**Task details:** A precise copy of the data is required, with every picture left out.

**Data excerpt:**

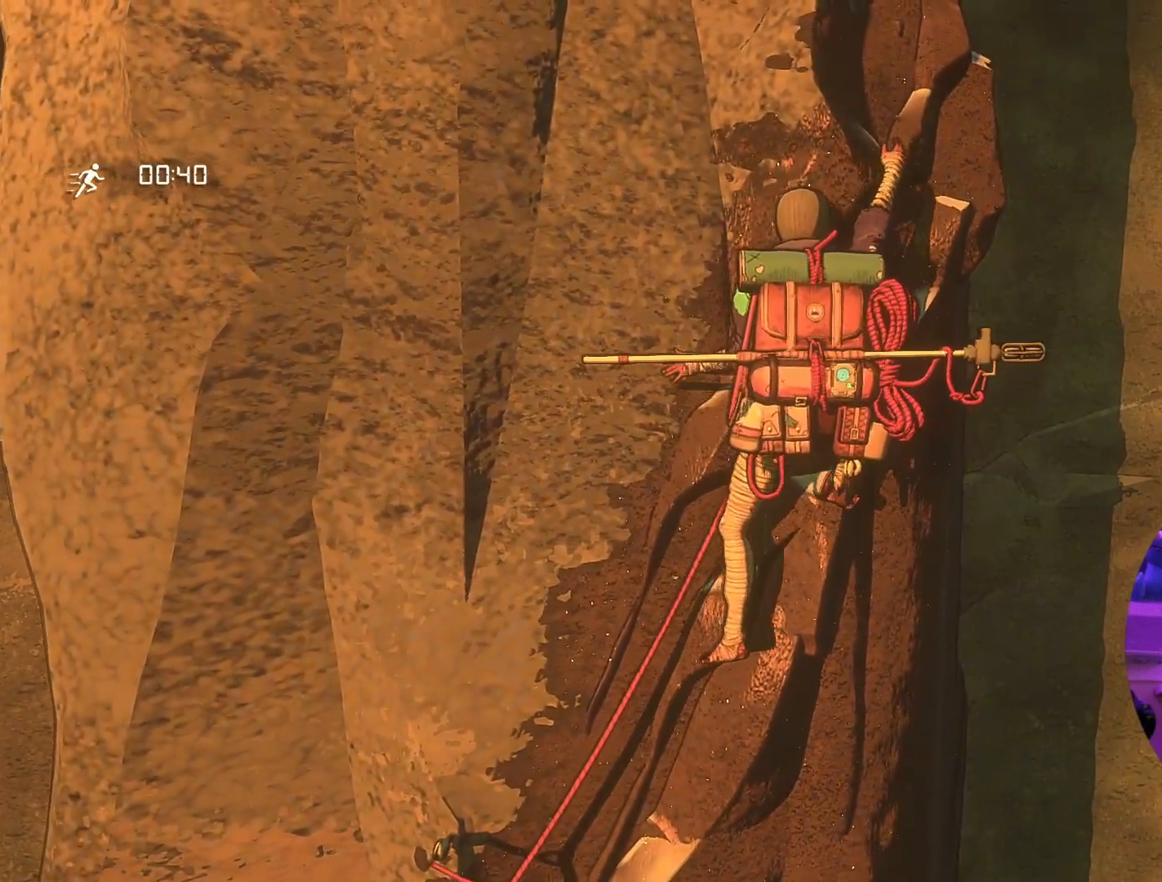
{"buttons": ["R1"], "left_stick": "center", "right_stick": "center", "events": [[67, "left_stick", "up"], [83, "R1", "down"], [233, "left_stick", "center"]]}
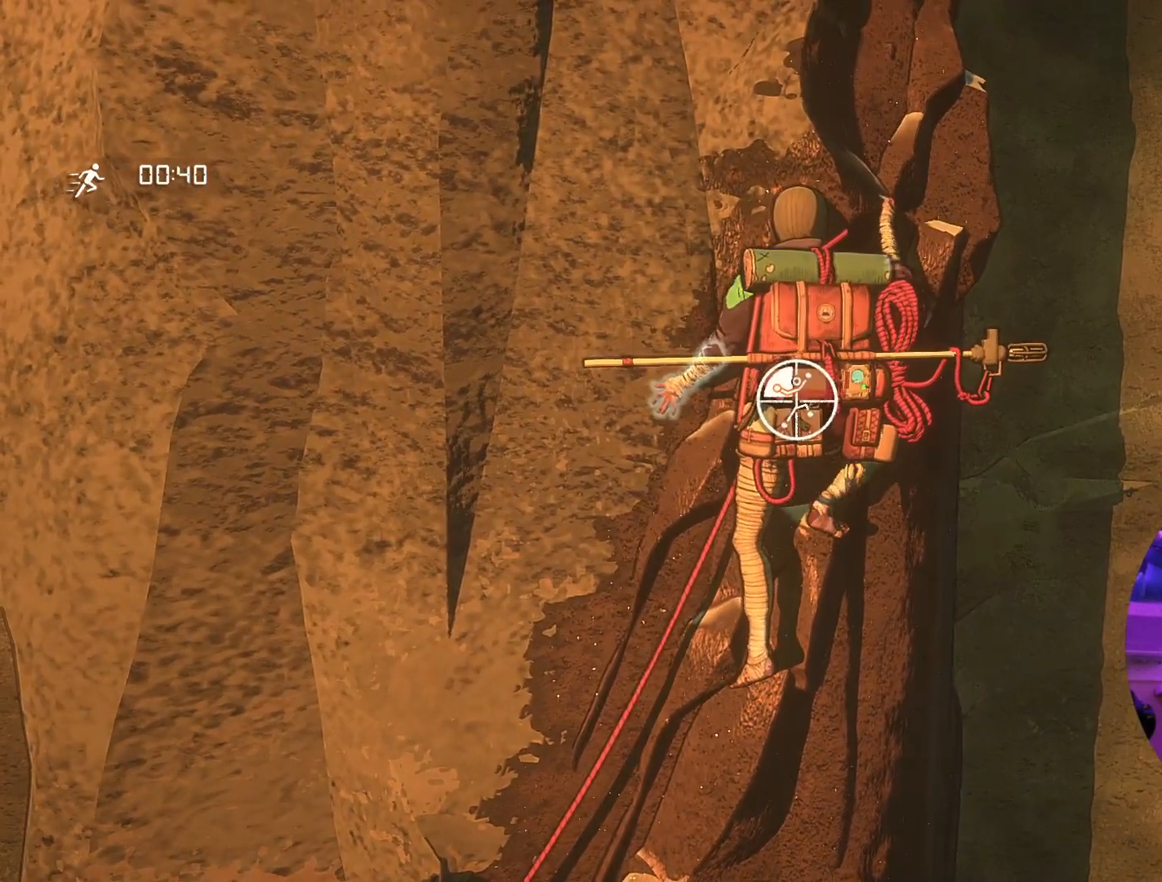
{"buttons": ["R1"], "left_stick": "down-left", "right_stick": "center", "events": [[300, "left_stick", "down-left"]]}
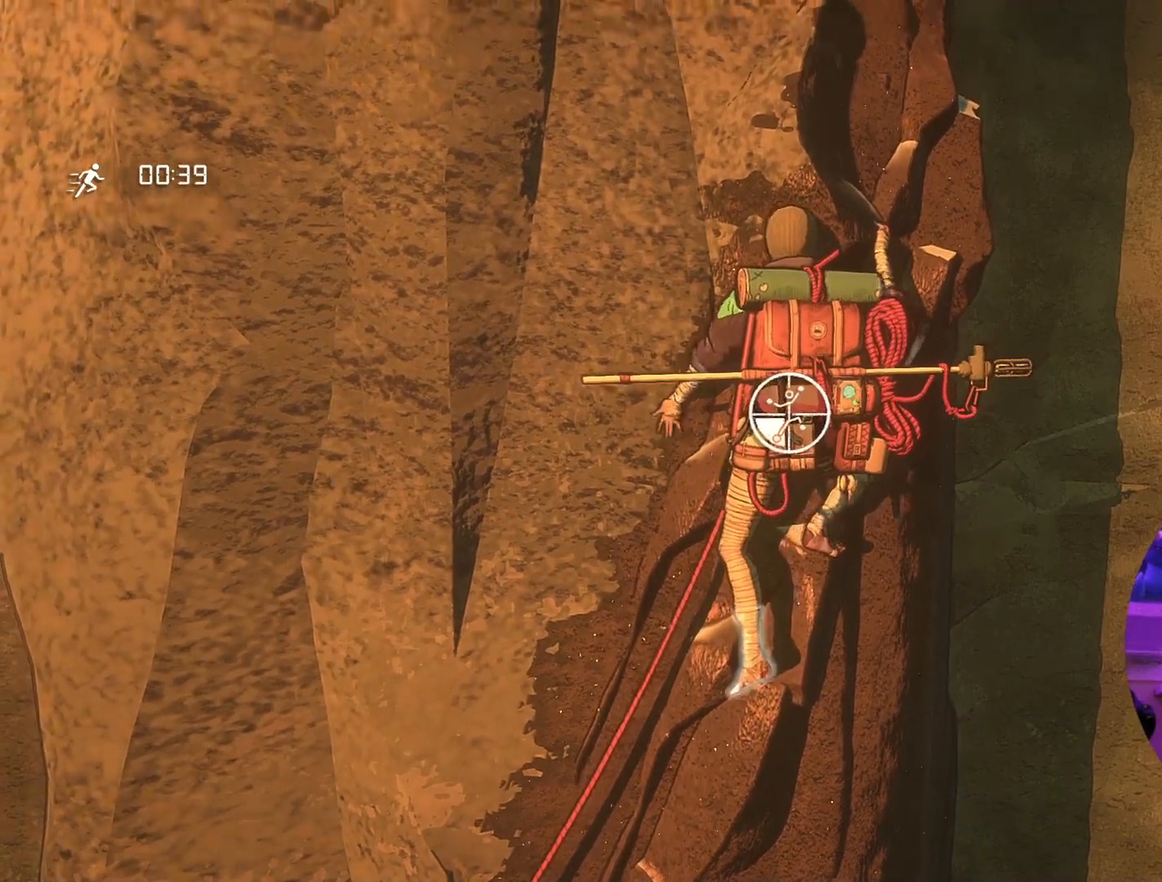
{"buttons": [], "left_stick": "up-right", "right_stick": "center", "events": [[117, "R1", "up"], [117, "left_stick", "up-left"], [250, "left_stick", "up"], [433, "left_stick", "up-right"]]}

**Completed exercise:**
{"buttons": ["R1"], "left_stick": "center", "right_stick": "center", "events": [[67, "left_stick", "up"], [83, "R1", "down"], [233, "left_stick", "center"]]}
{"buttons": ["R1"], "left_stick": "down-left", "right_stick": "center", "events": [[300, "left_stick", "down-left"]]}
{"buttons": [], "left_stick": "up-right", "right_stick": "center", "events": [[117, "R1", "up"], [117, "left_stick", "up-left"], [250, "left_stick", "up"], [433, "left_stick", "up-right"]]}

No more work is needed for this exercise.